CFC stands for ChloroFluoroHydrocarbon(s), commonly used as refrigerant gases, in refrigerators and air conditioners. Monsanto used to make them in a plant in Rozelle, next to the Iron Cove bridge. Methyl bromide is not a CFC.
I am sure they will do it, but I am not sure how good the look of having a bunch of women sitting behind the PM in Question Time is going to be. Might look a little subservient.
Researchers reworking UQ COVID vaccine to fight viruses in the future
https://www.brisbanetimes.com.au/national/queensland/researchers-reworking-uq-covid-vaccine-to-fight-viruses-in-the-future-20210405-p57go2.html
Ven:
Tuesday, April 6, 2021 at 12:30 pm
[‘Mavis@22:04 pm
Link is WBs article.’]
[‘This 16% gender gap on prime ministerial approval is twice as big as the Newspoll record from 1996 to the present…’]
Thanks. I guess that Morrison thinks this is only a temporary setback as women, in his ’50s mindset, will ultimately come to their senses, using Jen as his yardstick.
Lol. ‘Until America gives up’.
Yep, that’s totally going to happen. 🙄
The Liberals would be a bit nervous about their support among women because they only usually win elections if they carry the women vote.
Lloyd Austin III, is no Robert Gates.
China was previously given the benefit of the doubt. That’s not going to happen again.
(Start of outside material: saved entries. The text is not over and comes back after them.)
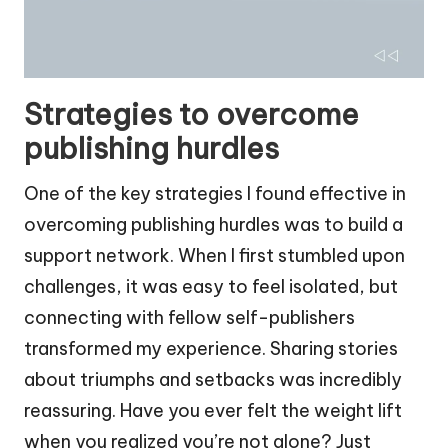
Strategies to overcome
publishing hurdles
One of the key strategies I found effective in
overcoming publishing hurdles was to build a
support network. When I first stumbled upon
challenges, it was easy to feel isolated, but
connecting with fellow self-publishers
transformed my experience. Sharing stories
about triumphs and setbacks was incredibly
reassuring. Have you ever felt the weight lift
when you realized you’re not alone? Just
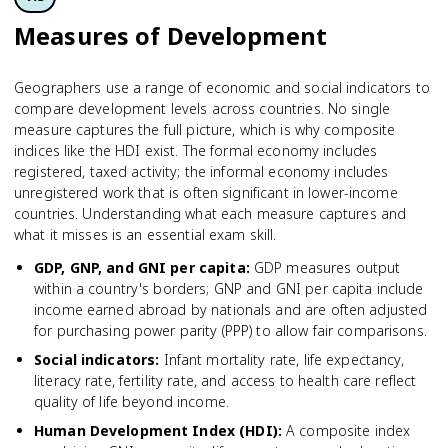
Measures of Development
Geographers use a range of economic and social indicators to
compare development levels across countries. No single
measure captures the full picture, which is why composite
indices like the HDI exist. The formal economy includes
registered, taxed activity; the informal economy includes
unregistered work that is often significant in lower-income
countries. Understanding what each measure captures and
what it misses is an essential exam skill.
GDP, GNP, and GNI per capita
:
GDP measures output
within a country's borders; GNP and GNI per capita include
income earned abroad by nationals and are often adjusted
for purchasing power parity (PPP) to allow fair comparisons.
Social indicators
:
Infant mortality rate, life expectancy,
literacy rate, fertility rate, and access to health care reflect
quality of life beyond income.
Human Development Index (HDI)
:
A composite index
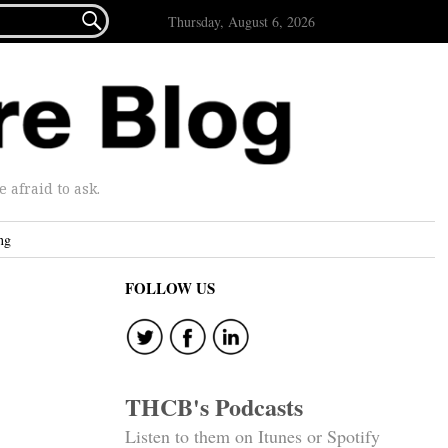

Thursday, August 6, 2026
afraid to ask.
ng
FOLLOW US
THCB's Podcasts
Listen to them on Itunes or Spotify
And for anyone who brings up the , now, tired old canard of, ‘but China makes our stuff!’, then let me say that there are plenty of other countries who are just itching to take over the contracts for ‘making our stuff’, just as efficiently and for as low a cost as China. India and Vietnam are 2 who come quickly to mind. Not to mention the garment industry of Bangladesh. And that’s not even considering plenty of countries in Africa.
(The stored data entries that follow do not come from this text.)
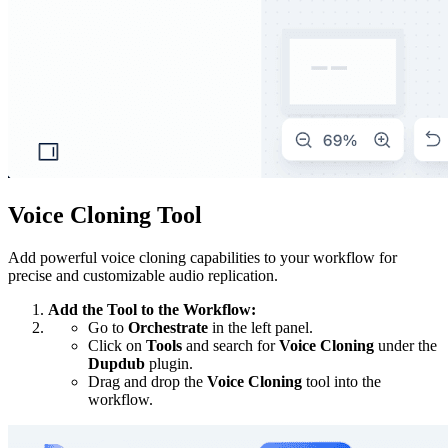
Voice Cloning Tool
Add powerful voice cloning capabilities to your workflow for
precise and customizable audio replication.
Add the Tool to the Workflow:
Go to
Orchestrate
in the left panel.
Click on
Tools
and search for
Voice Cloning
under the
Dupdub
plugin.
Drag and drop the
Voice Cloning
tool into the
workflow.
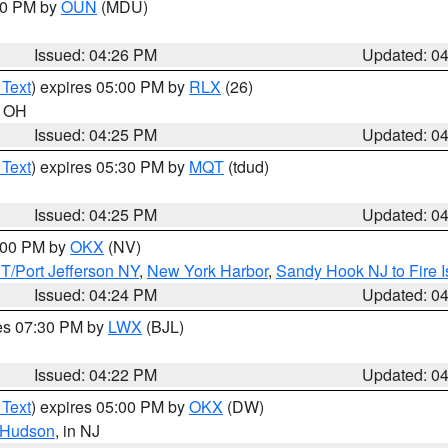
:30 PM by
OUN
(MDU)
Issued: 04:26 PM
Updated: 0
 Text
) expires 05:00 PM by
RLX
(26)
n OH
Issued: 04:25 PM
Updated: 0
 Text
) expires 05:30 PM by
MQT
(tdud)
Issued: 04:25 PM
Updated: 0
6:00 PM by
OKX
(NV)
/Port Jefferson NY
,
New York Harbor
,
Sandy Hook NJ to Fire I
Issued: 04:24 PM
Updated: 0
res 07:30 PM by
LWX
(BJL)
Issued: 04:22 PM
Updated: 0
 Text
) expires 05:00 PM by
OKX
(DW)
Hudson
, in NJ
China will be spanked. They’ll have earned it. And Australia’s Trade Balance will remain relatively unaffected. Eg Barley and Wine.
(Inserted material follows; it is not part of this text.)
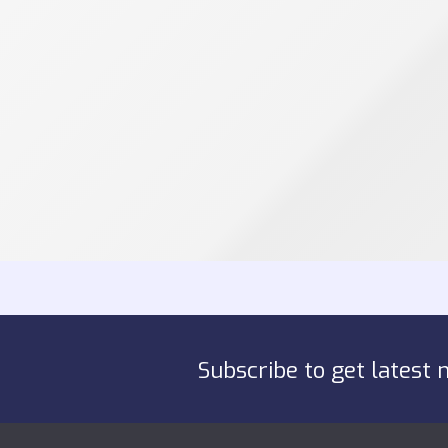
Subscribe to get latest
This advert keeps following me around on websites I visit, including PB. I can’t think what I have done to deserve it!
Mavis
It might be time to retire the “50s mindset” because was Morrison even alive in the 50s.
Many in today’s Liberal party are still fighting the early 1990s.
Mexicanbeemer @ #194 Tuesday, April 6th, 2021 – 1:15 pm
And it was tertiary-educated women that were the bedrock of the Republican Party vote as well but who deserted them during Trump, to the point that the Republicans are now circulating emails about how they must appeal to ‘Working Class Males’. 🙂
But what really swung it for Biden was the working class women who also deserted Trump from 2016.